About the job
Join Qodea, a leading global technology group headquartered in London, where we harness the power of advanced technology, including artificial intelligence, to empower organizations in navigating transformative changes.
With a team of over 600 experts across Europe, North America, and Asia, and supported by Marlin Equity Partners, we are committed to delivering innovative solutions that drive business success.
Our mission is to help clients:
- Work Smarter: Build modern, scalable infrastructures, applications, and workflows that enhance profitability.
- Engage Personally: Craft digital experiences that attract attention, boost sales, and foster customer loyalty.
- Stay Secure: Develop security, governance, and compliance frameworks that protect against threats and operational disruptions.
We collaborate with some of the world's most recognized brands, tackling challenges in various sectors from highly regulated financial institutions to dynamic tech startups and global retail giants. Our approach is consistent: we swiftly deliver practical solutions and work alongside clients to sustain and optimize these solutions over the long term while enhancing their teams’ capabilities.
Your Impact:
As a Machine Learning and Data Engineer, you will play a critical role in shaping the intelligence layer of our clients' digital ecosystems. This position is ideal for innovative thinkers who excel in solving complex problems and are dedicated to achieving measurable results with integrity. Your responsibilities will include transforming raw data into actionable insights through the design and implementation of robust data pipelines and sophisticated machine learning models.
Key Responsibilities:
- Design and deploy scalable data pipelines and production-grade ML models using Python and SQL to address high-stakes business challenges.
- Execute data modeling practices, including Schema design, Data Vault, and Kimball techniques, to ensure the delivery of high-quality and actionable data environments.

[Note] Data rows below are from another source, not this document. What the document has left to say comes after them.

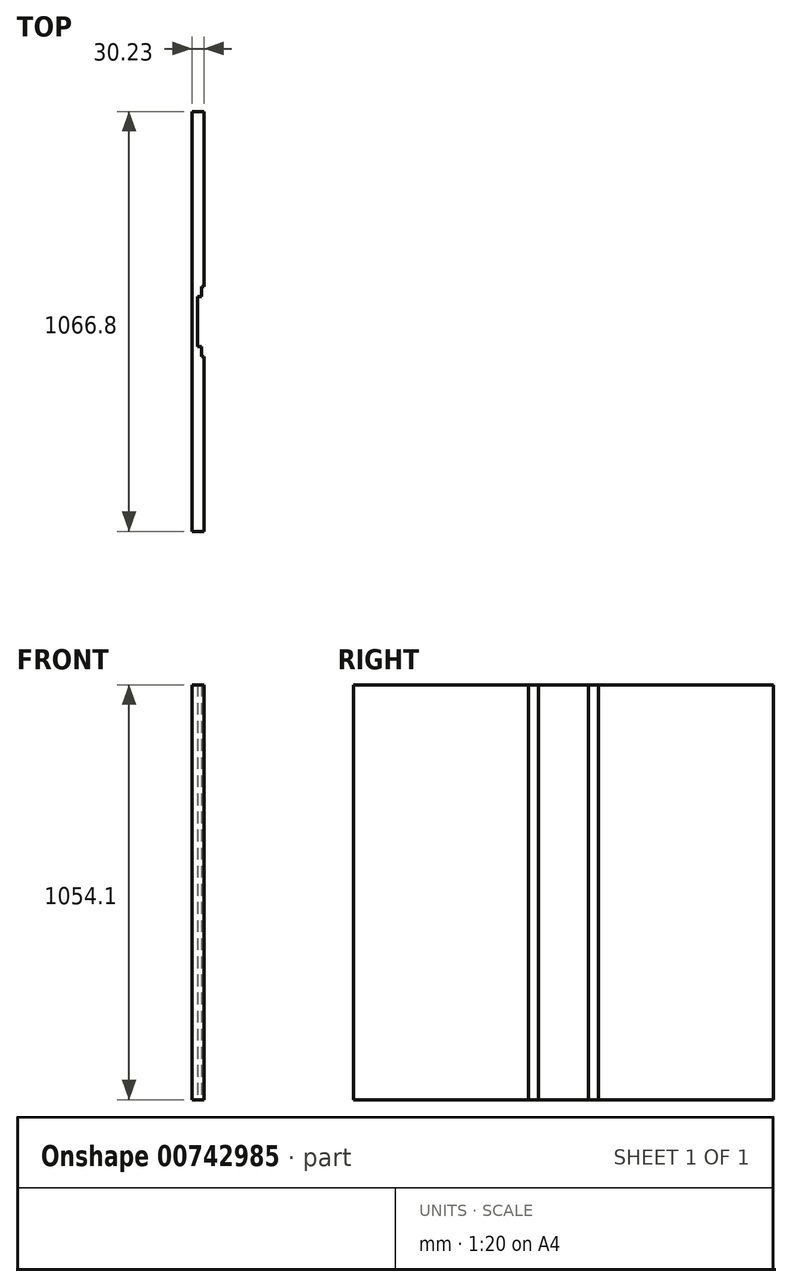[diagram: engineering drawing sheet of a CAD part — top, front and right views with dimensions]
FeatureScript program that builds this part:
annotation { "Feature Type Name" : "Feature", "Feature Type Description" : "" }
export const myFeature = defineFeature(function(context is Context, id is Id, definition is map)
    precondition{}
    {
        {
            var Q0;
            Q0=qCreatedBy(makeId("Right.planeOp"),FACE);
            var sketch = newSketch(context, id + "F0", { "sketchPlane" : qUnion([Q0])});
            skLineSegment(sketch, "E0.bottom", {"start": v(533.4, 527.05) * mm, "end": v(-533.4, 527.05) * mm});
            skLineSegment(sketch, "E0.top", {"start": v(533.4, -527.05) * mm, "end": v(-533.4, -527.05) * mm});
            skLineSegment(sketch, "E0.left", {"start": v(533.4, 527.05) * mm, "end": v(533.4, -527.05) * mm});
            skLineSegment(sketch, "E0.right", {"start": v(-533.4, 527.05) * mm, "end": v(-533.4, -527.05) * mm});
            skPoint(sketch, "E0.middle", {"position": v(0, 0) * mm});
            skSolve(sketch);
        }
        {
            var Q0;
            Q0=makeQuery(id+"F0.imprint","IMPRINT",FACE,{"disambiguationData":[TD([[makeQuery(id+"F0.imprint","IMPRINT",EDGE,{"derivedFrom":sQuery(id+"F0.wireOp",EDGE,"E0.bottom")}),1.0]])]});
            extrude(context, id + "F1", {"entities" : qUnion([Q0]), "depth" : 30.23 * mm, "offsetDistance" : 25.4 * mm});
        }
        {
            var Q0;
            Q0=makeQuery(id+"F1.opExtrude","CAP_FACE",FACE,{"disambiguationData":[OSD([sQuery(id+"F0.wireOp",EDGE,"E0.bottom"),sQuery(id+"F0.wireOp",EDGE,"E0.top"),sQuery(id+"F0.wireOp",EDGE,"E0.left"),sQuery(id+"F0.wireOp",EDGE,"E0.right")])],"isStart":false});
            var sketch = newSketch(context, id + "F2", { "sketchPlane" : qUnion([Q0])});
            skLineSegment(sketch, "E1.bottom", {"start": v(88.9, 527.05) * mm, "end": v(-88.9, 527.05) * mm});
            skLineSegment(sketch, "E1.top", {"start": v(88.9, -527.05) * mm, "end": v(-88.9, -527.05) * mm});
            skLineSegment(sketch, "E1.left", {"start": v(88.9, 527.05) * mm, "end": v(88.9, -527.05) * mm});
            skLineSegment(sketch, "E1.right", {"start": v(-88.9, 527.05) * mm, "end": v(-88.9, -527.05) * mm});
            skPoint(sketch, "E1.middle", {"position": v(0, 0) * mm});
            skSolve(sketch);
        }
        {
            var Q0;
            Q0=makeQuery(id+"F2.imprint","IMPRINT",FACE,{"disambiguationData":[TD([[makeQuery(id+"F2.imprint","IMPRINT",EDGE,{"derivedFrom":sQuery(id+"F2.wireOp",EDGE,"E1.bottom")}),1.0]])]});
            extrude(context, id + "F3", {"entities" : qUnion([Q0]), "operationType" : NewBodyOperationType.REMOVE, "oppositeDirection" : true, "depth" : 6.35 * mm, "offsetDistance" : 25.4 * mm});
        }
        {
            var Q0;
            Q0=makeQuery(id+"F3.boolean.opBoolean","COPY",FACE,{"derivedFrom":makeQuery(id+"F3.opExtrude","CAP_FACE",FACE,{"disambiguationData":[OSD([sQuery(id+"F2.wireOp",EDGE,"E1.bottom"),sQuery(id+"F2.wireOp",EDGE,"E1.top"),sQuery(id+"F2.wireOp",EDGE,"E1.left"),sQuery(id+"F2.wireOp",EDGE,"E1.right")])],"isStart":false})});
            var sketch = newSketch(context, id + "F4", { "sketchPlane" : qUnion([Q0])});
            skLineSegment(sketch, "E2.bottom", {"start": v(63.5, 527.05) * mm, "end": v(-63.5, 527.05) * mm});
            skLineSegment(sketch, "E2.top", {"start": v(63.5, -527.05) * mm, "end": v(-63.5, -527.05) * mm});
            skLineSegment(sketch, "E2.left", {"start": v(63.5, 527.05) * mm, "end": v(63.5, -527.05) * mm});
            skLineSegment(sketch, "E2.right", {"start": v(-63.5, 527.05) * mm, "end": v(-63.5, -527.05) * mm});
            skPoint(sketch, "E2.middle", {"position": v(0, 0) * mm});
            skSolve(sketch);
        }
        {
            var Q0;
            Q0=makeQuery(id+"F4.imprint","IMPRINT",FACE,{"disambiguationData":[TD([[makeQuery(id+"F4.imprint","IMPRINT",EDGE,{"derivedFrom":sQuery(id+"F4.wireOp",EDGE,"E2.bottom")}),1.0]])]});
            extrude(context, id + "F5", {"entities" : qUnion([Q0]), "operationType" : NewBodyOperationType.REMOVE, "oppositeDirection" : true, "depth" : 9.52 * mm, "offsetDistance" : 25.4 * mm});
        }
    });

- Oversee the complete MLOps lifecycle, from data wrangling and experimentation to deployment and monitoring, utilizing Vertex AI and dbt.
- Collaborate with global clients to translate complex data insights and AI solutions into measurable business outcomes.
- Implement large-scale data processing frameworks like Apache Beam, Spark, or Flink for both batch and streaming data.
- Maintain a consultative approach focused on resolving clients' most challenging technical issues.
- Adopt a methodical and proactive stance towards technical experimentation, applying storytelling skills to convey technical complexities to non-technical stakeholders.